The CBH board approved the extra spending in the countdown to yesterday's annual meeting where chairman Neil Wandel faced a grilling over speculation it is preparing to invest up to $100 million in NSW.
Mr Wandel said CBH was considering up to six projects as it looked to grow the business, which is set to make a record profit of more than $160 million in 2014 on the back of WA biggest ever grain harvest. He said investment in the Eastern States was one option but the board had not made a final decision and was still doing due diligence.
CBH has been linked with investment in rail and up country storage at Moree, Narrabri and Burren Junction to supply the Newcastle Agri-Terminal, which loaded its first shipment of grain last week.

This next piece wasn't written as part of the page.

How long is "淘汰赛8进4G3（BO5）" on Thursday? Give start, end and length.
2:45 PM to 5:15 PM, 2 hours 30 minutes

Influential Lake King farmer Bob Iffla suggested CBH would be better off looking after its own backyard and improving port access at Esperance and Albany.
He also accused Mr Wandel of providing misinformation on the big difference in prices being offered for wheat in the Albany and Geraldton port zones.

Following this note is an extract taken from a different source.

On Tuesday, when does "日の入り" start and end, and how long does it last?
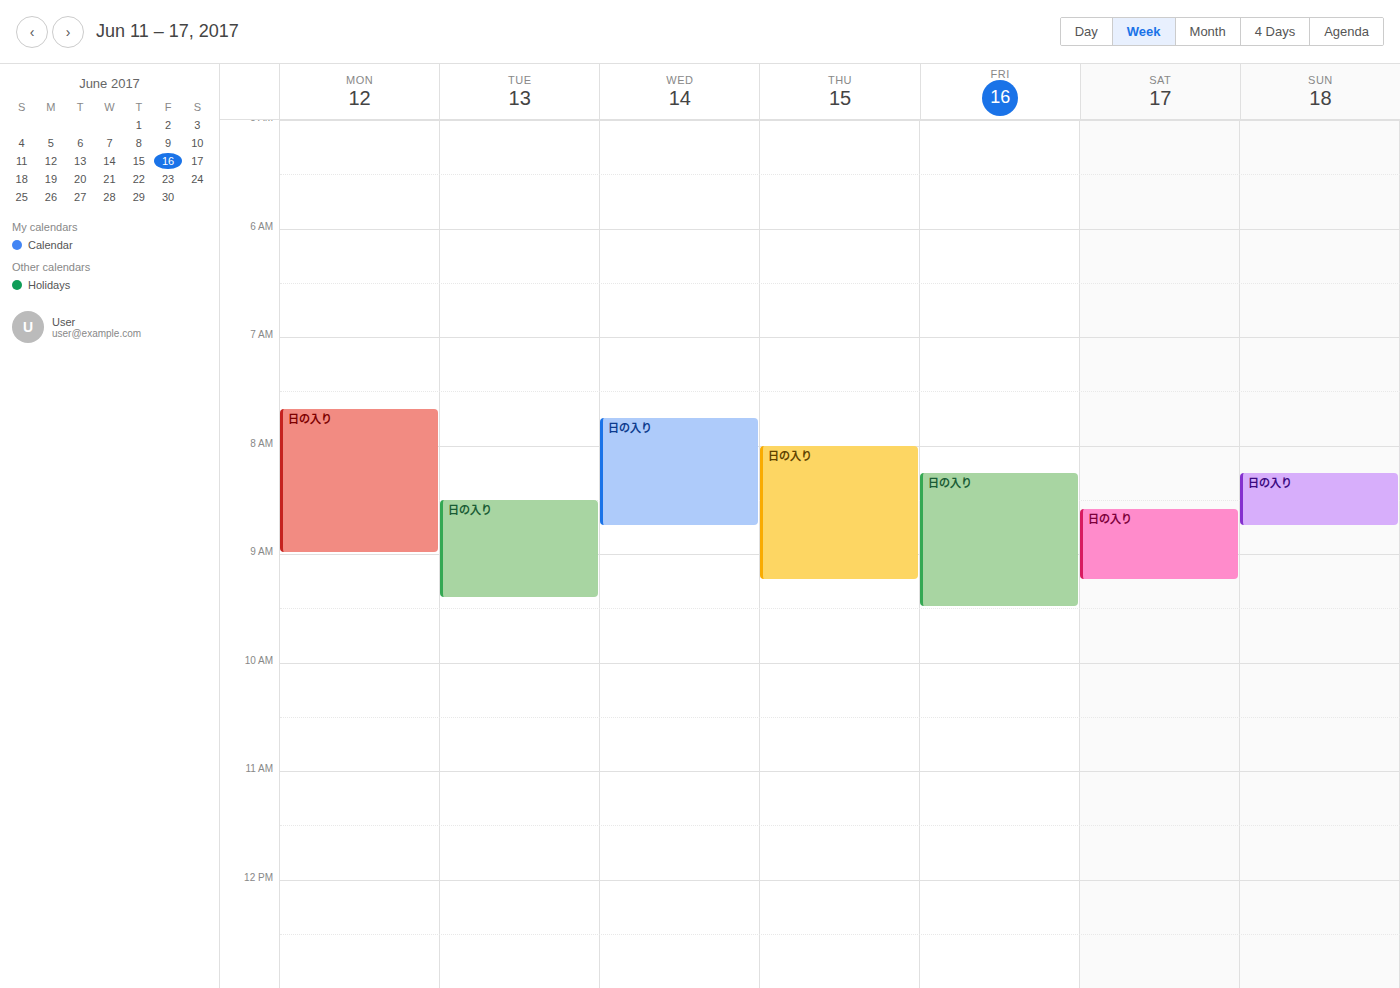
8:30 AM to 9:25 AM, 55 minutes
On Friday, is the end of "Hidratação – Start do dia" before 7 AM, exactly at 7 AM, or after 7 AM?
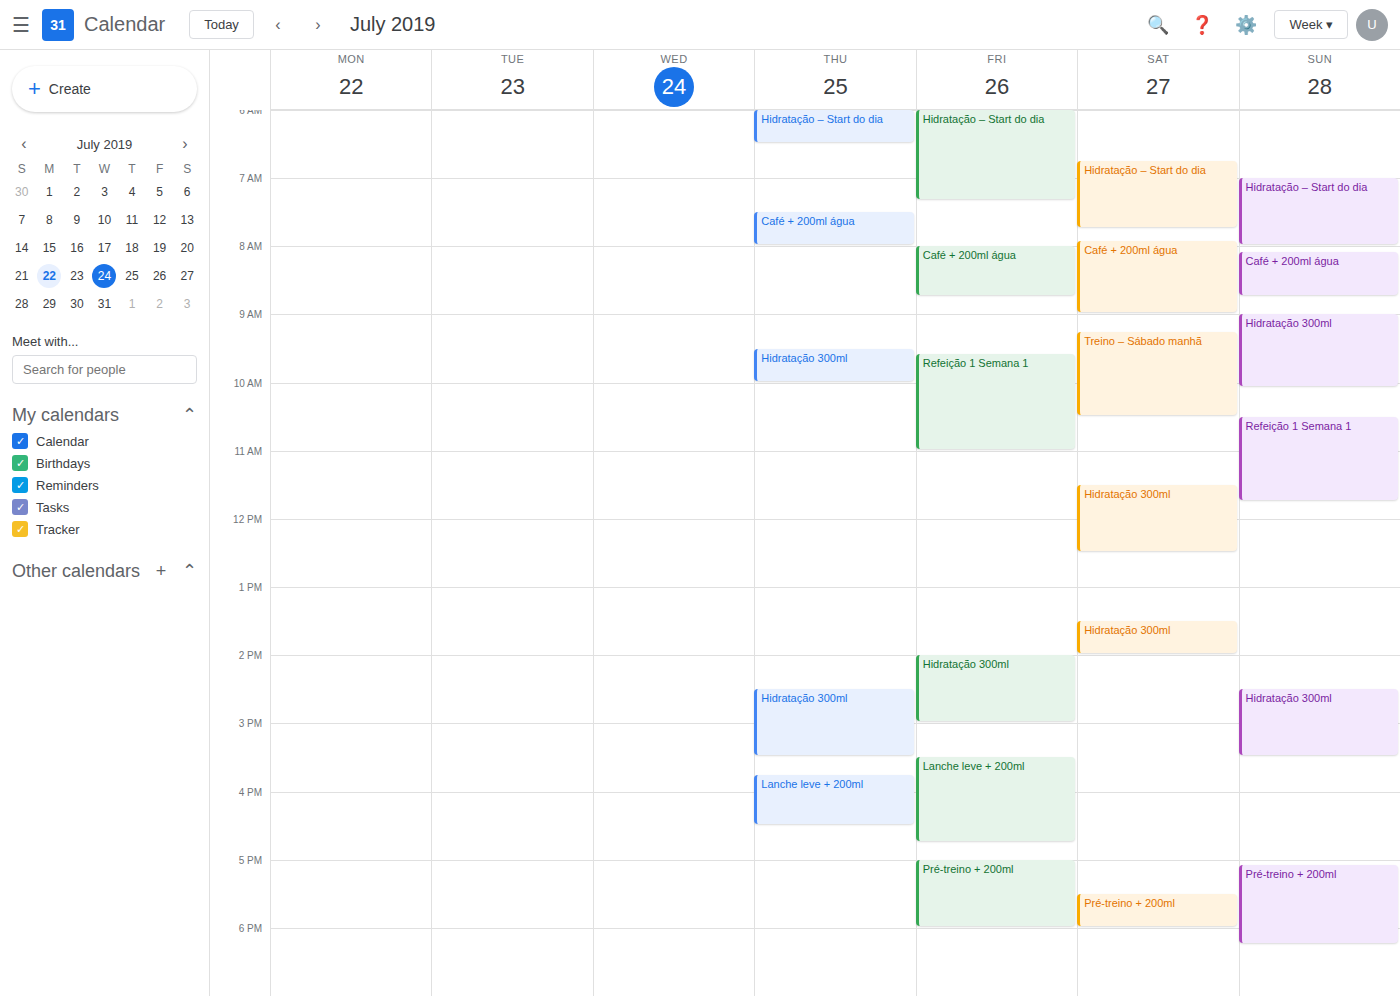
7:20 AM -- after 7 AM, 20 minutes below the 7 AM line.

Mr Wandel reminded critics of investments outside WA storage and handling that it was important to look beyond the record harvest of 15.8 million tonnes.

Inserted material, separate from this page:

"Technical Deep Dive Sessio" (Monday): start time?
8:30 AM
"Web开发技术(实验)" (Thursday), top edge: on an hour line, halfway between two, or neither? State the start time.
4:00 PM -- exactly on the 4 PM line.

He asked how CBH would support its business and customers if the State had consecutive harvests of 6 million tonnes.
CBH chief financial officer David Moroney said the storage and handling division contributed 94 per cent of last year's $131.7 million profit. Mr Moroney said CBH had secured banking facilities of $2 billion at a reduced rate for 2014 to handle the record crop.
He said the State Government had signalled a review of tax exemptions available to CBH because of it co-operative status.
The State was forced to return almost $40 million to CBH last year after a favourable tax ruling.
Quizzed about CBH debt related to the investment in Interflour, Mr Moroney revealed a $US70 million loan taken out in 2005 to purchase a 50 per cent share in the South-East Asian mills had been repaid in full.
CBH chief executive Andy Crane warned growers not to take markets in Asia for granted as rivals stepped up production to meet growing demand.